Last thing to do is verify the models accuracy using the previously split test data. In addition to verifying the model accurary, I used a confusion matrix to inform the prominent prediction errors, which could be used to improve additional model iterations.

In [None]:
model = tf.keras.models.load_model("models/BEST.seq_256-lstm_256-batch_64.keras")
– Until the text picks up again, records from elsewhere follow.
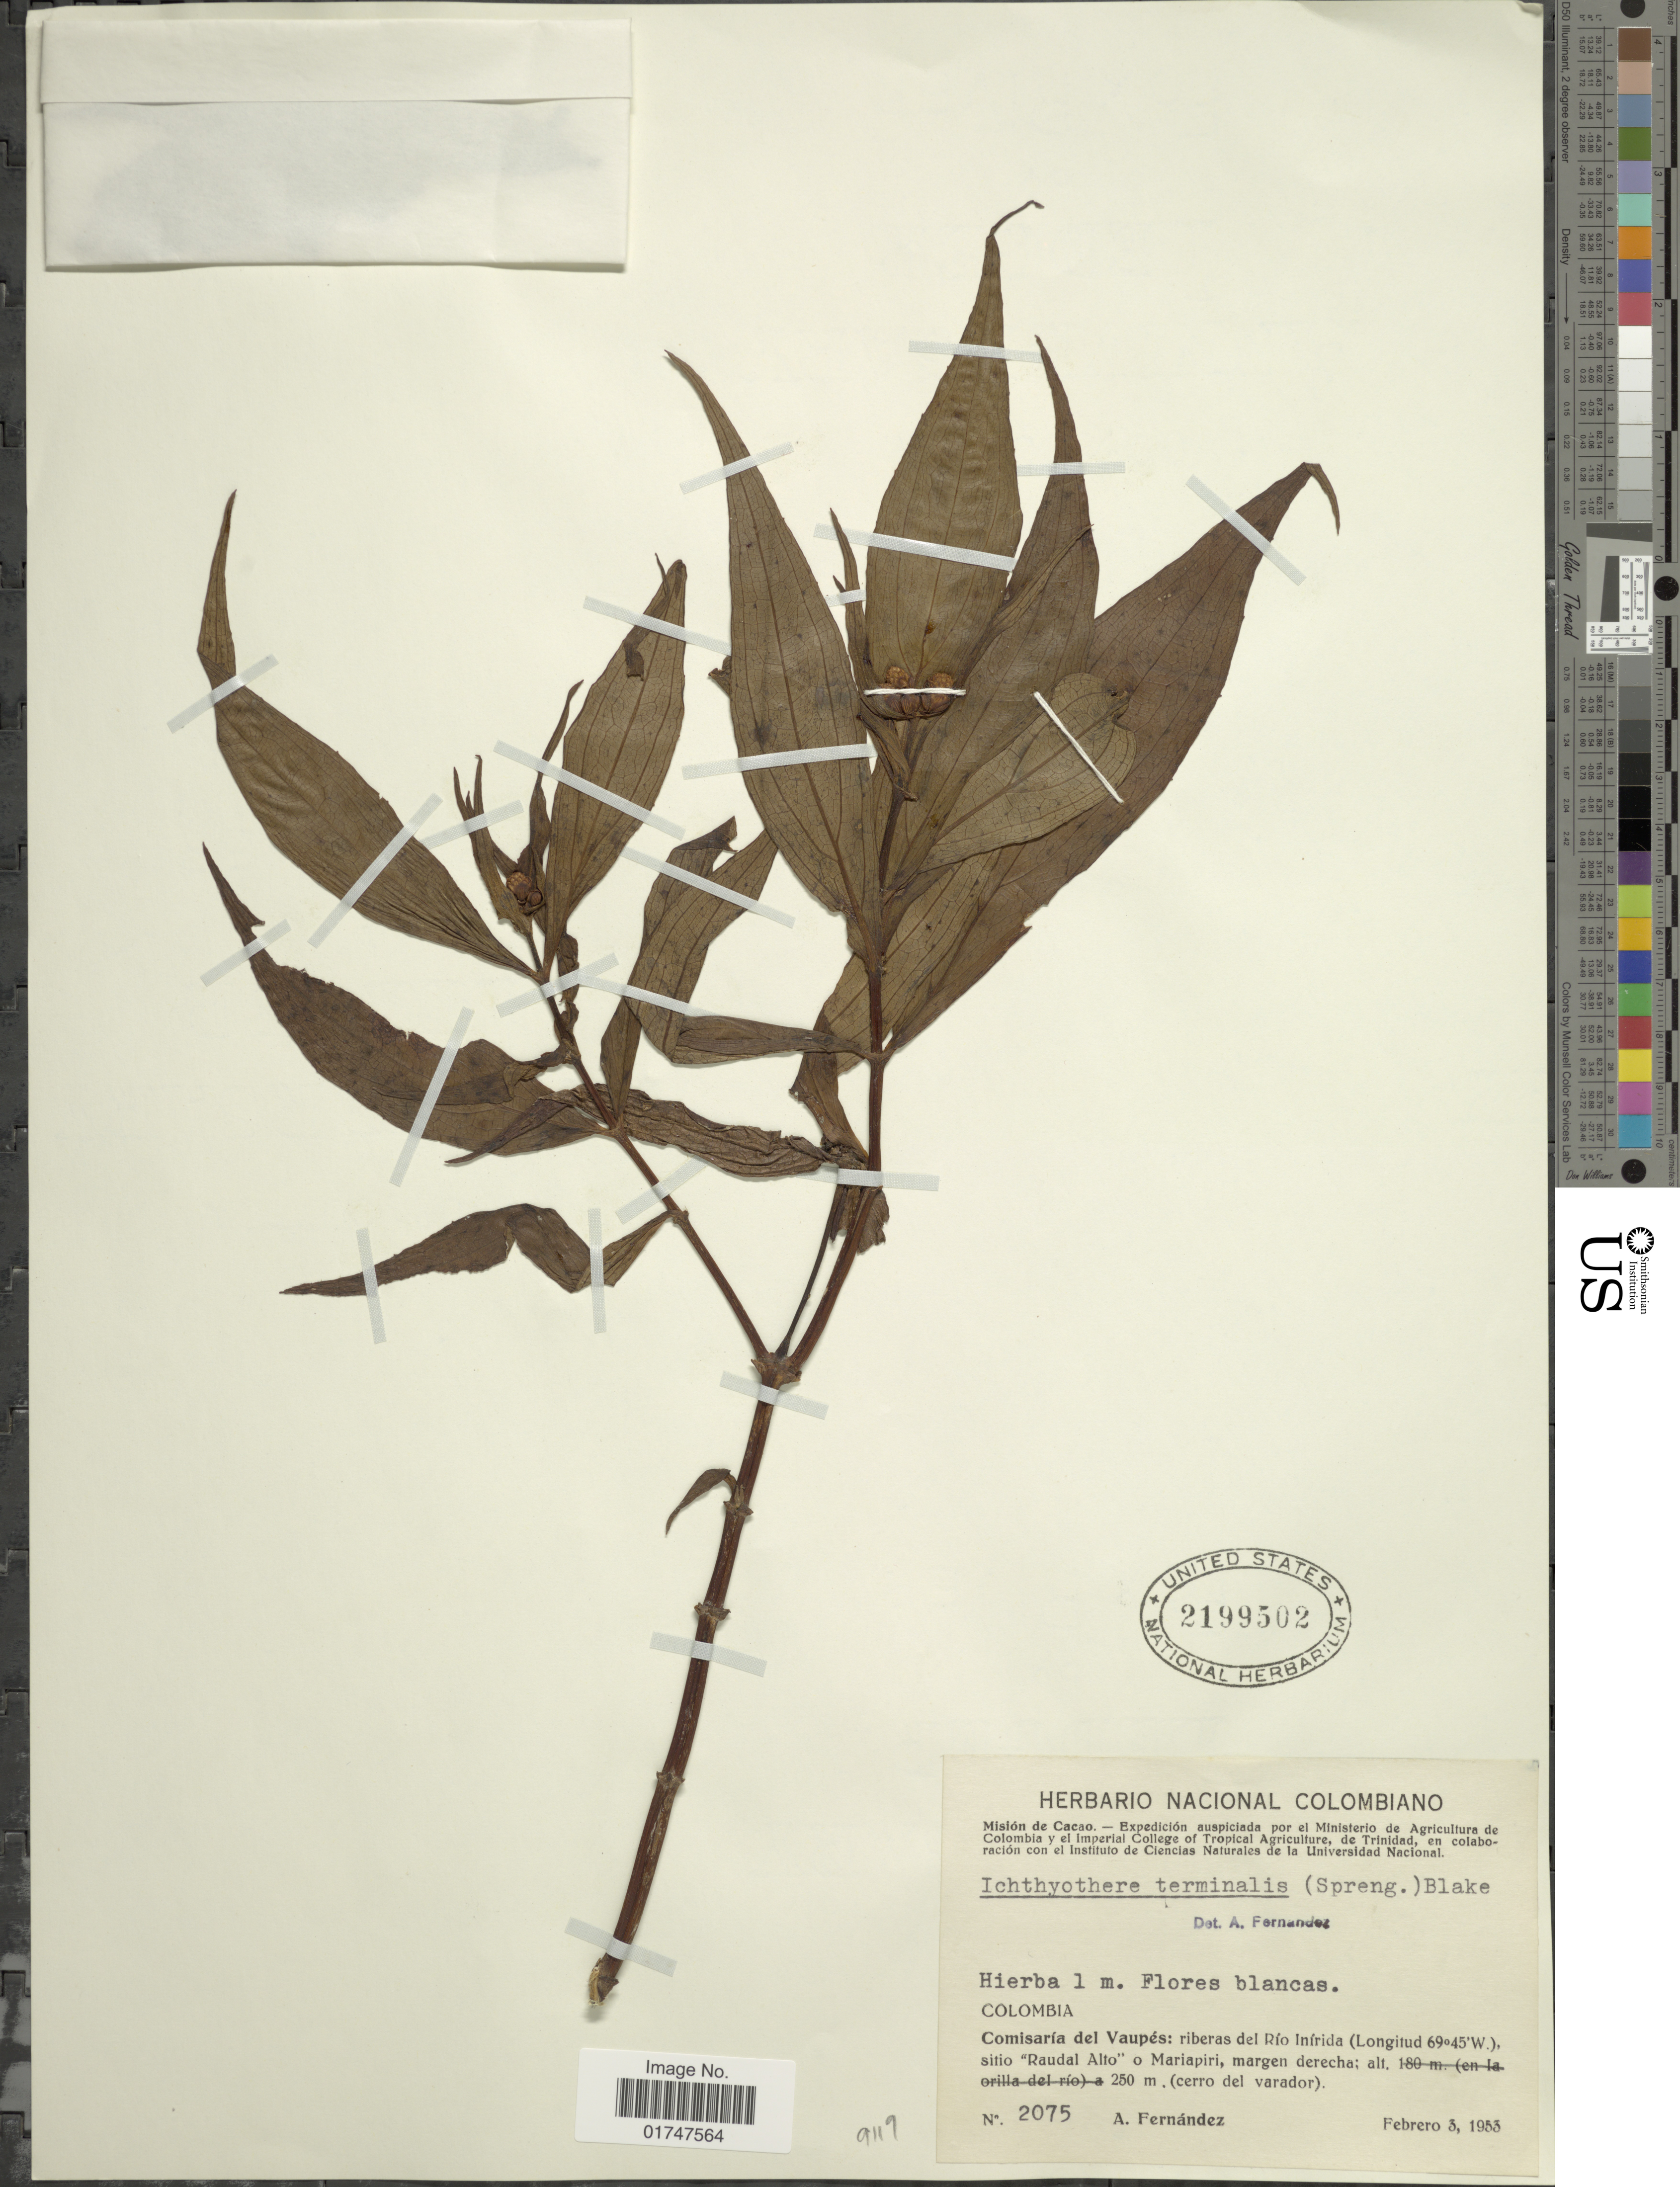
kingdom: Plantae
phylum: Tracheophyta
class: Magnoliopsida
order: Asterales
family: Asteraceae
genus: Ichthyothere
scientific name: Ichthyothere terminalis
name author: (Spreng.) S.F. Blake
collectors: A. Fernández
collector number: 2075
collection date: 1953-02-03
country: Colombia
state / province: Vaupés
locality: Colombia. Comisaría del Vaupés: riberas del Río Inírida, sitio "Raudal Alto" o Mariapiri, margen derecha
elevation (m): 250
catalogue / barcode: US 2199502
# Quick variant used for model training and tuning
loss, acc = model.evaluate(X_test, y_test, verbose=None)
print("Model accuracy: {:5.2f}%".format(100 * acc))

# Build confusion matrix
pred = model.predict(X_test, verbose=0)
y_pred = np.argmax(pred, axis=1)
cm = confusion_matrix(y_test, y_pred, labels=labels["label"].unique())
cm_disp = ConfusionMatrixDisplay(confusion_matrix=cm,  display_labels=labels["label"].unique())
cm_disp.plot()
plt.show()


### Deployment Notes

The model trained and presented above needs additional work to be able to be sensibly deployed to production. Two major aspects have to be considered:

1. The model currently requires specially formatted input, that is different from the `.csv` batch data, that was presented for training. Luckily trainsforming a single batch into 256 reading sequences is fairly simple and the code from above can be reused. Assuming the data of a batch was parsed into the variable `batch` the following snipped can be included as part of the model pipeline.
```python
batch = batch.sort_values('zeit')
for i in range(0, len(batch) - SEQUENCE_LENGTH, SEQUENCE_LENGTH):
  sequence = batch.iloc[i:i + SEQUENCE_LENGTH]
  sequences.append(sequence[['zeit', 'sensorid', 'messwert']].values)
```

2. The predictions made by the model (with ~75% accuracy) are for 256 reading sequences and for a full batch (which I assume to be the goal in deployment). To predict a full batch a simple method like simple majority voting based on the predictions for sequences can be applied to determine the prediction for the batch.